[[ RAW DATA open ]]
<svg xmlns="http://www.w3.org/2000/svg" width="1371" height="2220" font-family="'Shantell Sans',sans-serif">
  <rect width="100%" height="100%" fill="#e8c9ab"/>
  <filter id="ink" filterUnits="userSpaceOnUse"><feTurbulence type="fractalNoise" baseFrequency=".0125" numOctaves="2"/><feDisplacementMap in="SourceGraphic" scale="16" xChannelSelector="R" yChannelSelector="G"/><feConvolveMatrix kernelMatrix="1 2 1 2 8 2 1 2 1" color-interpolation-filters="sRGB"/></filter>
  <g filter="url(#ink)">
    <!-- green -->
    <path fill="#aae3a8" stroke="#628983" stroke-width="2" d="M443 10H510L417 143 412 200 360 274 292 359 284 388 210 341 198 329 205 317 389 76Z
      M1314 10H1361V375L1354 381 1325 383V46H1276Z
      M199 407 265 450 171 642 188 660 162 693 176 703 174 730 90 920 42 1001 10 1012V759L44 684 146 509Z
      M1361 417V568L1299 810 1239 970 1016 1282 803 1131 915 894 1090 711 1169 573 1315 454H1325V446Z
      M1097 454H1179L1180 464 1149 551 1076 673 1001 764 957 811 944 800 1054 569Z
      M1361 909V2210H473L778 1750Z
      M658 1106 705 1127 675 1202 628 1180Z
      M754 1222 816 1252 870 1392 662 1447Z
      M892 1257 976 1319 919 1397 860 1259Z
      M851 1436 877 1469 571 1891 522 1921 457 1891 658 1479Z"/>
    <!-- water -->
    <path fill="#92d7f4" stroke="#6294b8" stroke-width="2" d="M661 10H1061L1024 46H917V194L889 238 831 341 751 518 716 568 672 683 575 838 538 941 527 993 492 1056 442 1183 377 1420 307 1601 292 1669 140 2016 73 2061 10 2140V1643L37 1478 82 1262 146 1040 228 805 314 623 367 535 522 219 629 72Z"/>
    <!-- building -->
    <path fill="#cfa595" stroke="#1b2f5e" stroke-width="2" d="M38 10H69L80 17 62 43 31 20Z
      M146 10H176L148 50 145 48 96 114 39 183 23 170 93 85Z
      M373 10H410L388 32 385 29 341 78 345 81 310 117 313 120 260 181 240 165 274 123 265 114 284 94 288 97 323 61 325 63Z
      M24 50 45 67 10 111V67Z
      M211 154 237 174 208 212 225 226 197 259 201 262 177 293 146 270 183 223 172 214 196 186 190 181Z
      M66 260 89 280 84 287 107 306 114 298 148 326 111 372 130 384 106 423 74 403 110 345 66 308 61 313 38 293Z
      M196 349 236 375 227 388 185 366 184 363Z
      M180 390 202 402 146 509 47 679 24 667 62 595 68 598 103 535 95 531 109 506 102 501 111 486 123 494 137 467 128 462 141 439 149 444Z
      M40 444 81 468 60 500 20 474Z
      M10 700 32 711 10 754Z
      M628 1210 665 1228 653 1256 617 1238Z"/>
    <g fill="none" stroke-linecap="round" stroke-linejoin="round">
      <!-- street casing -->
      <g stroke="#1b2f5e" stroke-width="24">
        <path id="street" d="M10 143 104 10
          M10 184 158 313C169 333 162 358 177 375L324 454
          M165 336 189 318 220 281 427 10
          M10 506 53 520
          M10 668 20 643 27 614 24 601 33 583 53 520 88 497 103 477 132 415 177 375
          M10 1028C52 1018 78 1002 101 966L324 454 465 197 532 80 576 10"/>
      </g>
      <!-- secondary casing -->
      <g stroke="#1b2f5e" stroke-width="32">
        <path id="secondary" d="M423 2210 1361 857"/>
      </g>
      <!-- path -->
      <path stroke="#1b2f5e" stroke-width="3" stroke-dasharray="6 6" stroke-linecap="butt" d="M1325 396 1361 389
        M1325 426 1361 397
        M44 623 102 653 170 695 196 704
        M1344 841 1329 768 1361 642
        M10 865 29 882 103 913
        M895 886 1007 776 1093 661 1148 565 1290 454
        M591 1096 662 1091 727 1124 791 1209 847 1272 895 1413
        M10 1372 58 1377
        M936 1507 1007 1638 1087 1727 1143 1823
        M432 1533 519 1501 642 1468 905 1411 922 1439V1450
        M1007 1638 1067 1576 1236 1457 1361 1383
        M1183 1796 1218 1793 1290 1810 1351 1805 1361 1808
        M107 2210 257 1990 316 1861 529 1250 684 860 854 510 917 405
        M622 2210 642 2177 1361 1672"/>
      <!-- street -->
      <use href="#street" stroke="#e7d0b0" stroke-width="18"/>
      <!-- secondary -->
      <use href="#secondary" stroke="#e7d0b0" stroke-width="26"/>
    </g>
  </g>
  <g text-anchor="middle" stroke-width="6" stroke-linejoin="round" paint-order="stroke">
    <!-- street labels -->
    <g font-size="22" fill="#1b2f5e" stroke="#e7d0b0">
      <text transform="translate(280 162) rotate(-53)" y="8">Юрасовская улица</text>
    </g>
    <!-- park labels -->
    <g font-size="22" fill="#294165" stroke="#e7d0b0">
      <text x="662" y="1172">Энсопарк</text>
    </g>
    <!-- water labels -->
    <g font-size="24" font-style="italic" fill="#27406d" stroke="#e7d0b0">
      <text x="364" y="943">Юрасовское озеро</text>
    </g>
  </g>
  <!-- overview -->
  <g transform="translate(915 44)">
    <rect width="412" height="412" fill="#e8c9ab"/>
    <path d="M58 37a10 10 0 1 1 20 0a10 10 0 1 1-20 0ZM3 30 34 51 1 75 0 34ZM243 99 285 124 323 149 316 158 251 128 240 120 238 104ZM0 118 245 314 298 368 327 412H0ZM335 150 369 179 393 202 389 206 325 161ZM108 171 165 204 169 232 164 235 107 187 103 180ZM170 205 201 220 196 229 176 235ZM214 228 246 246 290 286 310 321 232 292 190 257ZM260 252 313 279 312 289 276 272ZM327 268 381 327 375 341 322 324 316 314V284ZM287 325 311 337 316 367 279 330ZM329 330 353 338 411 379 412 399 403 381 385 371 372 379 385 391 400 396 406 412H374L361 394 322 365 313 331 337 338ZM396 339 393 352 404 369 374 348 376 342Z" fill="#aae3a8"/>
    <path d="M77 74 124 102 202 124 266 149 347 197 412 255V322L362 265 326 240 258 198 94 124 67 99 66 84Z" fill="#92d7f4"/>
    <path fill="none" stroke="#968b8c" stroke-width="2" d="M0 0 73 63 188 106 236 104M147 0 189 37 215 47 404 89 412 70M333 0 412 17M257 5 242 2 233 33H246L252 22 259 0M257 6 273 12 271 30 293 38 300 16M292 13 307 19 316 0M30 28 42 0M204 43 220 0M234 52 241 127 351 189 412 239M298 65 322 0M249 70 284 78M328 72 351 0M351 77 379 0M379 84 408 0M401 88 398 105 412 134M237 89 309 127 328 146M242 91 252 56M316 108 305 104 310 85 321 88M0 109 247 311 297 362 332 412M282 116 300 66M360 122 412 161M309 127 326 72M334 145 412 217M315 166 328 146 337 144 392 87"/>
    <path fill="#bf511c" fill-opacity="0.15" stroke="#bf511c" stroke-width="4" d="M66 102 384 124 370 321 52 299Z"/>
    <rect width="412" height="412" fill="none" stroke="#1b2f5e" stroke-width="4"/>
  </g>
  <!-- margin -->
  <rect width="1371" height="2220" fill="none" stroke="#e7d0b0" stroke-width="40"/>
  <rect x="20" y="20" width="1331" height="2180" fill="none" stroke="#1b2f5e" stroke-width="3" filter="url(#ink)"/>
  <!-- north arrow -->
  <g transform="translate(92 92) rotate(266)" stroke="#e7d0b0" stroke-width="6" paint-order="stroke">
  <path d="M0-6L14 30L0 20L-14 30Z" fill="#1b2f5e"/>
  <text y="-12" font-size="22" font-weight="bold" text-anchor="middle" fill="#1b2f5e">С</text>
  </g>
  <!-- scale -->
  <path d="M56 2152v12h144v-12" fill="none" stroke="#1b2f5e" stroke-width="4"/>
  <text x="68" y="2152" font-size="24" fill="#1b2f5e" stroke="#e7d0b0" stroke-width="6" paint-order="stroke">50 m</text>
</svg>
[[ RAW DATA closed ]]
## EXERCISE INSTRUCTIONS
Scan the entries above for the line containing "M628 1210 665", and copy it and all lines after it exactly, down to and including the line containing "M1325 426 1361 397".

## RESULT BELOW
      M628 1210 665 1228 653 1256 617 1238Z"/>
    <g fill="none" stroke-linecap="round" stroke-linejoin="round">
      <!-- street casing -->
      <g stroke="#1b2f5e" stroke-width="24">
        <path id="street" d="M10 143 104 10
          M10 184 158 313C169 333 162 358 177 375L324 454
          M165 336 189 318 220 281 427 10
          M10 506 53 520
          M10 668 20 643 27 614 24 601 33 583 53 520 88 497 103 477 132 415 177 375
          M10 1028C52 1018 78 1002 101 966L324 454 465 197 532 80 576 10"/>
      </g>
      <!-- secondary casing -->
      <g stroke="#1b2f5e" stroke-width="32">
        <path id="secondary" d="M423 2210 1361 857"/>
      </g>
      <!-- path -->
      <path stroke="#1b2f5e" stroke-width="3" stroke-dasharray="6 6" stroke-linecap="butt" d="M1325 396 1361 389
        M1325 426 1361 397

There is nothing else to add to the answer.